Shared caches should be very careful with authenticated, personalized, or transactional content. A shopping cart, account page, or admin response often needs bypass logic, private caching, or no-store directives. A fast wrong page is worse than a slower correct one.

Ignoring cache key design

TTL can only help if the same request maps to the same reusable object. Excessive variation by cookies, headers, language parameters, geolocation hints, or random query strings will fragment the cache. In practical terms, many low-performing caches have a key problem more than a TTL problem.

Not distinguishing page cache vs object cache

Teams sometimes try to fix a dynamic HTML problem with an object cache TTL or expect page caching to solve an expensive database query inside uncached routes. Each layer should have its own TTL strategy. Again, this is where understanding page cache vs object cache matters operationally.

No plan for stale-if-error or stale-while-revalidate behavior

In some stacks, serving slightly older content during origin trouble or background revalidation can improve resilience. But those controls need careful boundaries. They should support availability without hiding real freshness requirements on sensitive routes.

Applying one TTL policy across every site environment

Production, staging, previews, and review apps may need different behavior.

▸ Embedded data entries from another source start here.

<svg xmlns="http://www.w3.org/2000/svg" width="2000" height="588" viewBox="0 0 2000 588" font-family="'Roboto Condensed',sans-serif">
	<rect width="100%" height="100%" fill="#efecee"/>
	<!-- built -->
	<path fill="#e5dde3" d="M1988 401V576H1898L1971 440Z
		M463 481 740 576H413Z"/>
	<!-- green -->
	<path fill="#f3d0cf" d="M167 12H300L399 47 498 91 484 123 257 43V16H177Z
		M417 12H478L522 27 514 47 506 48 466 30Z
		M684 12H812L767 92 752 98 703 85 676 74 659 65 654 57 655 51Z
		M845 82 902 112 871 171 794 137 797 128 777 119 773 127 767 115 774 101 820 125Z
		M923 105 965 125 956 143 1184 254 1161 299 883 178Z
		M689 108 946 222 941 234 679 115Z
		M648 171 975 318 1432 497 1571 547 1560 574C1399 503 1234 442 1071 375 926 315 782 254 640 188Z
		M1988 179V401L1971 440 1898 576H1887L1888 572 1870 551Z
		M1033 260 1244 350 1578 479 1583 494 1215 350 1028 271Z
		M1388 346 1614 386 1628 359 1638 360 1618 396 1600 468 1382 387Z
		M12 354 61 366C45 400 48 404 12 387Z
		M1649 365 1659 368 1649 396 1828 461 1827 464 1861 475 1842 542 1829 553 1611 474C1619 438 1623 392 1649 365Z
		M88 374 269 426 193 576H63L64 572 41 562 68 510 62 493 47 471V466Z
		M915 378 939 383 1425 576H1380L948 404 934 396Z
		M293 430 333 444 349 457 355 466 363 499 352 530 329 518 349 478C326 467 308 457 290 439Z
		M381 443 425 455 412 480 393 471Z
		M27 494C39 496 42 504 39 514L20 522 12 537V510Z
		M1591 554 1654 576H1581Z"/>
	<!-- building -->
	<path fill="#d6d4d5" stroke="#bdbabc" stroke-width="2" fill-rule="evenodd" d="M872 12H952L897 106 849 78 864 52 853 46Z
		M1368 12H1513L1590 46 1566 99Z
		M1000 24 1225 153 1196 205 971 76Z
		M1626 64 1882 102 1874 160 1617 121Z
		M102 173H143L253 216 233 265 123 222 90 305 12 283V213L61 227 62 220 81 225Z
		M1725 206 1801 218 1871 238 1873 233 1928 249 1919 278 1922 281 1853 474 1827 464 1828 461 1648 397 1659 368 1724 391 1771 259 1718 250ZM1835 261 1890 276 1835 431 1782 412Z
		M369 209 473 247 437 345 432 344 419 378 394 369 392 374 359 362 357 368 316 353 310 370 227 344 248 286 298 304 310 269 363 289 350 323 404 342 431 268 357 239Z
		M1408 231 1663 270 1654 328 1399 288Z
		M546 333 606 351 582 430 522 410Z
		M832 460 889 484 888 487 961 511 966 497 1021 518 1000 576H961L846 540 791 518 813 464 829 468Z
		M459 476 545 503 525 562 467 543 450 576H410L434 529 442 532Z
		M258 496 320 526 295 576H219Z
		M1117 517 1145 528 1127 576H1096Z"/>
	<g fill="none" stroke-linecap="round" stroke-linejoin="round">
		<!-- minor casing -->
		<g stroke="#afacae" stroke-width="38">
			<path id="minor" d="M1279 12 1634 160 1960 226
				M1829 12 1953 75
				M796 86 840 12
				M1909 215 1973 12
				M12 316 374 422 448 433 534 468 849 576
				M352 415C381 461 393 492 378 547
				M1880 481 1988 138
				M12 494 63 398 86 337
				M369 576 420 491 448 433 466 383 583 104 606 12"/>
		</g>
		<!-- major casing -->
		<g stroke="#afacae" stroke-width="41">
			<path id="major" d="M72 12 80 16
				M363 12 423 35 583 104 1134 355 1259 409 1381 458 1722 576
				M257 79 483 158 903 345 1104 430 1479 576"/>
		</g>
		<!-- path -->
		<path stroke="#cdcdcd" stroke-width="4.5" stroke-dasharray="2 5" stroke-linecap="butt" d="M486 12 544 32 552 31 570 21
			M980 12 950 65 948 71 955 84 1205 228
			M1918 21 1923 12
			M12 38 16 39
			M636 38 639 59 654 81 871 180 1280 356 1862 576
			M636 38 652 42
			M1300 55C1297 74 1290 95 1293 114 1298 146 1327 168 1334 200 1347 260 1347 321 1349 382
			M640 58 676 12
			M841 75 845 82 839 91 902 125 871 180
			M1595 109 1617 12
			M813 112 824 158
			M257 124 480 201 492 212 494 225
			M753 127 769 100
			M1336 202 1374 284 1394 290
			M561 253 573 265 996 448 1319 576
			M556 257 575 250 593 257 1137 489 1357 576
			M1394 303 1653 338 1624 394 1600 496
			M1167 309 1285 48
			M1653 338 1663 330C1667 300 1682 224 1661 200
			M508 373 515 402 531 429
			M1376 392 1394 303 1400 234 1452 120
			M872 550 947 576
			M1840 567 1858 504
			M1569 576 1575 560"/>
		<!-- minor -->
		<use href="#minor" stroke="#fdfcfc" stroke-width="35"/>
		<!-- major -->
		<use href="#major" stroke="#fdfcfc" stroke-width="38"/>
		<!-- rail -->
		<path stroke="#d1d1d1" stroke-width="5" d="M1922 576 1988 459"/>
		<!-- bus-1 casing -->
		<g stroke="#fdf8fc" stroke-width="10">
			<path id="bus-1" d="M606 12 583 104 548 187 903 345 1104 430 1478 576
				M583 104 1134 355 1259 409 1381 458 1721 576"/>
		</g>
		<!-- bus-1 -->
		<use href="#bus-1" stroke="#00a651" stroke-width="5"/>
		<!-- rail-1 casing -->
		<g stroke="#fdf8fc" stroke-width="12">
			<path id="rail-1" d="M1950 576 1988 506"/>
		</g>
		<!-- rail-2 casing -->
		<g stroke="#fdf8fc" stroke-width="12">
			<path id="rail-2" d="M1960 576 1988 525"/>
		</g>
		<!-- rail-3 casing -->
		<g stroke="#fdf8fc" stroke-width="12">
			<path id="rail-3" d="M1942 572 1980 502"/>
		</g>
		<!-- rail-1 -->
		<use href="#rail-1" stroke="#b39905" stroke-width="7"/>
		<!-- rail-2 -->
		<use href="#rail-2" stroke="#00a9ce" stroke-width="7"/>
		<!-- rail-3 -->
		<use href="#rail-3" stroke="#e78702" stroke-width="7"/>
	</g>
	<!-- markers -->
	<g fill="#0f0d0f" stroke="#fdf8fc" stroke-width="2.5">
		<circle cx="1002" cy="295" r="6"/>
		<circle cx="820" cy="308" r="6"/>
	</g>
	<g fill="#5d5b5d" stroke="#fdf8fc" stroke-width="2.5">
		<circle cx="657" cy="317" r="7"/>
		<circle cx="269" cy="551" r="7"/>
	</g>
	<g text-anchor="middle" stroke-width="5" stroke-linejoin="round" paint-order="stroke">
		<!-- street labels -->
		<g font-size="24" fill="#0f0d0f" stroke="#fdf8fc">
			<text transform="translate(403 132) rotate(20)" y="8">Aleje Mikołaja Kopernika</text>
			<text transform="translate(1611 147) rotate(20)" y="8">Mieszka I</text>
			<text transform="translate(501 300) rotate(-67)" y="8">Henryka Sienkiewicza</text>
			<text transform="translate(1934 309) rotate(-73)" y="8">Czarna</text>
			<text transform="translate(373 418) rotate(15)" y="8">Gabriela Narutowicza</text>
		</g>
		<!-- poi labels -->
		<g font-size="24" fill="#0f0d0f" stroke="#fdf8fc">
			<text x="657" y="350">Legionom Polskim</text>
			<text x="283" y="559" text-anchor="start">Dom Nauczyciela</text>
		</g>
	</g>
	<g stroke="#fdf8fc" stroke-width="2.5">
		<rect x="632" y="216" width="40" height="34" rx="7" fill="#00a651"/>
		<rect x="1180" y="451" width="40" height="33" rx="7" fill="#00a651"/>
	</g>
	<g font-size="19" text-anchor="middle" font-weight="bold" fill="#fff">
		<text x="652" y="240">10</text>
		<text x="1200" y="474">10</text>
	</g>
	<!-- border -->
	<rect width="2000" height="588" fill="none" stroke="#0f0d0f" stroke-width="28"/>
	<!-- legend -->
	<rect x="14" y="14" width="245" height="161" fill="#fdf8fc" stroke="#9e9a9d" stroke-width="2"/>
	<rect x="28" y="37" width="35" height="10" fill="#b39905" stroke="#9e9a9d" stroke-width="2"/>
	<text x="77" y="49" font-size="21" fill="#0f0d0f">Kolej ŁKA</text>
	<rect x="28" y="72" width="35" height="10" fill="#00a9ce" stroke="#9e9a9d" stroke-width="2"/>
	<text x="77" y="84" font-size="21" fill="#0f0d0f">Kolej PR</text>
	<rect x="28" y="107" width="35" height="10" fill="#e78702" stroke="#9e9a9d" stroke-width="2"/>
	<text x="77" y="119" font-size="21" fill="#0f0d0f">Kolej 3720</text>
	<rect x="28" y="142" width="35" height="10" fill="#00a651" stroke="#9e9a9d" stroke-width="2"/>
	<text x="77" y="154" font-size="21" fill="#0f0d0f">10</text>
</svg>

Preview links often require near-immediate changes, while production assets can be aggressively cached. Avoid copying a production TTL policy blindly into every environment.

When to revisit

If you want TTL policy to stay useful, revisit it on purpose rather than waiting for complaints. The most practical rhythm is a lightweight monthly check and a deeper quarterly review, with additional reviews after releases that affect rendering, personalization, CDN rules, or content operations.

Use this action plan

1. Inventory content classes: static assets, anonymous HTML, personalized HTML, APIs, media, search, cart, checkout, admin.
2. Assign a freshness tolerance: immediate, near-real-time, same hour, same day, or long-lived.
3. Set TTL by class and layer: browser, edge, origin, object.
4. Document invalidation triggers: deploys, content publishes, product updates, price changes, emergency edits.
5. Test actual headers with real URLs in production.
6. Measure outcome: hit rate, origin requests, TTFB, support complaints, stale-content incidents.
7. Adjust one class at a time instead of changing all TTLs globally.

A good ongoing question is not only how long should cache TTL be, but also what is our fastest safe path to freshness when the content changes unexpectedly? Teams that can answer both tend to get better performance and fewer incidents.

As your site evolves, return to this guide whenever any of the following happens:

• You launch a new theme, framework, or headless front end.
• You add a CDN, change hosting, or move to a new reverse proxy.
• You introduce personalization, localization, or A/B testing.
• You add ecommerce features, subscriptions, or member-only areas.
• You change editorial cadence or publishing workflow.
• You see lower cache efficiency or more freshness complaints.

The durable pattern is simple: cache long where content is versioned or stable, cache carefully where freshness carries business risk, and never let TTL do the job of invalidation alone. That approach keeps website speed optimization grounded in correctness, which is what makes a TTL strategy worth keeping over time.

For readers building a broader internal playbook, this article works best alongside implementation notes on cache headers, page-vs-object caching, and CDN rule design. Review it during your regular performance maintenance cycle, update your TTL map when search intent or platform behavior changes, and treat every stale-content report as a useful signal that the policy may need refinement.